__Try it__
Nothing may be changed. Give the entries below again exactly.

(Data entries)

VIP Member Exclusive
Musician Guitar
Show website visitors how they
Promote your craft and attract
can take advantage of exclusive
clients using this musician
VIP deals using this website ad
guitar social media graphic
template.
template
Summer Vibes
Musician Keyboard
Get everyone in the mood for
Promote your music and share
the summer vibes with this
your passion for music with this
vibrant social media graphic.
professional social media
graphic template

__Reply__
VIP Member Exclusive
Musician Guitar
Show website visitors how they
Promote your craft and attract
can take advantage of exclusive
clients using this musician
VIP deals using this website ad
guitar social media graphic
template.
template
Summer Vibes
Musician Keyboard
Get everyone in the mood for
Promote your music and share
the summer vibes with this
your passion for music with this
vibrant social media graphic.
professional social media
graphic template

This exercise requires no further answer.